Help Students Build Bridges: Promote Active Learning and Collaboration Online Through Innovative Course Design
Concurrent Session 2
Online programs face special challenges promoting active learning and collaboration. New thinking is required. Empirical data collected over several semesters provide insight into student behavior when given the option to work individually or in a group. Engage with others to brainstorm ideas for promoting active learning and collaboration online.
This presentation includes both a prescriptive approach to course design and an extensive analysis of data collected to assess how the design was implemented and received.
Importance of Topic
Adult learners in business programs must acquire mastery of subject material while grasping how the knowledge is applied. The important challenge to address is how to create a course design that employs active learning and collaboration. Active learning strategies engage the learner with the material through carefully designed submissions. The case method is one common example that seeks to engage the learner in actively identifying with and resolving issues that integrate a variety of topics to which the learner is exposed. The addition of group work offers further opportunities for learners to engage with one another and develop a deeper understanding of the material (Arbaugh, 2010).
Group work simulates applying knowledge in an organization. With group work, there is the potential for learners to benefit from diverse perspectives and sharing of experiences. Learners can also undertake more challenging assignments in group work. Indeed, students may have selected a particular online program because of the qualifications of the student body and the peer group associations available to them. Despite the numerous benefits of group work, obstacles exist. Demanding schedules, different time zones, the potential free-riders, and conflicting personalities are examples of significant challenges for online learners (Chang & Kang, 2016). These challenges are particularly significant in an asynchronous online program.
Not all group interaction must require that the group produce a single work product. If students in the course have multiple interactions within their small group, some assignments can be designed to allow the options of working individually, working with the entire group or a subset of the group, or simply consulting with others in the group while making individual submissions. This layered approach to course design achieves the goal of building bridges between peers while providing learners the flexibility to customize their approach and express their preferred approach to learning for some important submissions.
A prescriptive approach to achieve a flexible course design is incomplete without consideration of how learners actually behaved when given options. The data included in the presentation were collected to assess the choices actually made by the learners and to validate the design objectives using feedback related to motivation and level of satisfaction.

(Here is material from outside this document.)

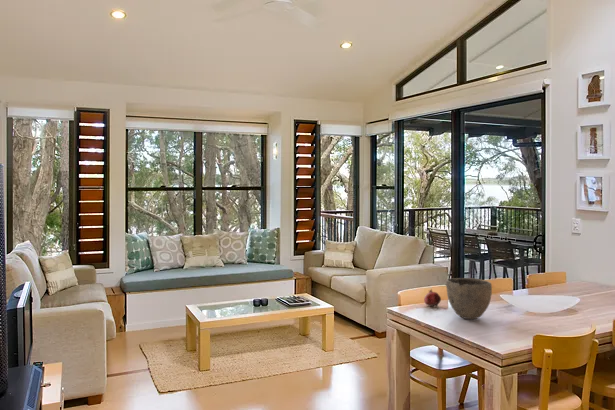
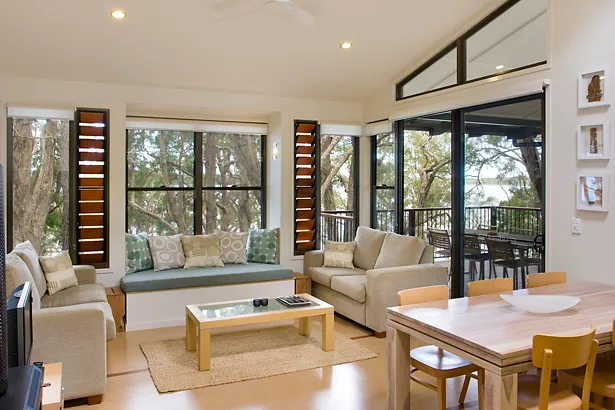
- fruit [423,288,442,307]
- bowl [445,277,493,320]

This session aligns with the “Teaching and Learning Practice” track and the “Present and Reflect” session type. Our time together will include a 30-minute introduction where the participants will evaluate the elements of a course in an asynchronous online MBA program designed to promote active learning and collaboration along with data related to how the design was implemented and received by the learners. After 5 minutes of individual self-reflection, participants will engage in 10 minutes of Q&A where they can role play and discuss the challenges of innovative course design,
During the first 30 minutes, Dr. Karen Conner, Director of Academic Innovation in the Raymond A. Mason School of Business at William & Mary, will describe:
- the overall design of the online program and the assignments within one course that offer an innovative and learner-centric approach to online group work. For six important assignments within that course, learners had the option of individual work, group work with a single work product, or consultation with some or all of the members of their small group;
- the criteria used to place students into groups and the guidelines for group work; and
- the data collected to assess the behavior and attitudes of learners when given options for collaboration including their perceptions of depth of learning and satisfaction with the learning environment created by the course design.
Karen will begin with the following prompt for self-reflection:
- Choose a role of either instructor or learner (or both) and consider what challenges or responses you might expect when implementing an online course designed to foster active learning and collaboration.
During the 10-minute discussion, participants will share their idea(s) from the 5-minute reflection and brainstorm about how to encourage new thinking in an asynchronous online environment to promote collaboration and active learning. Participants may tweet their ideas using the hashtags: #OLCInnovate #OnlineGroupWork
Karen will share all presentation materials with conference attendees and will post to the conference website.
Arbaugh, J. B. (2010). Online and blended business education for the 21st century: Current research and future directions. Oxford, UK: Chandos.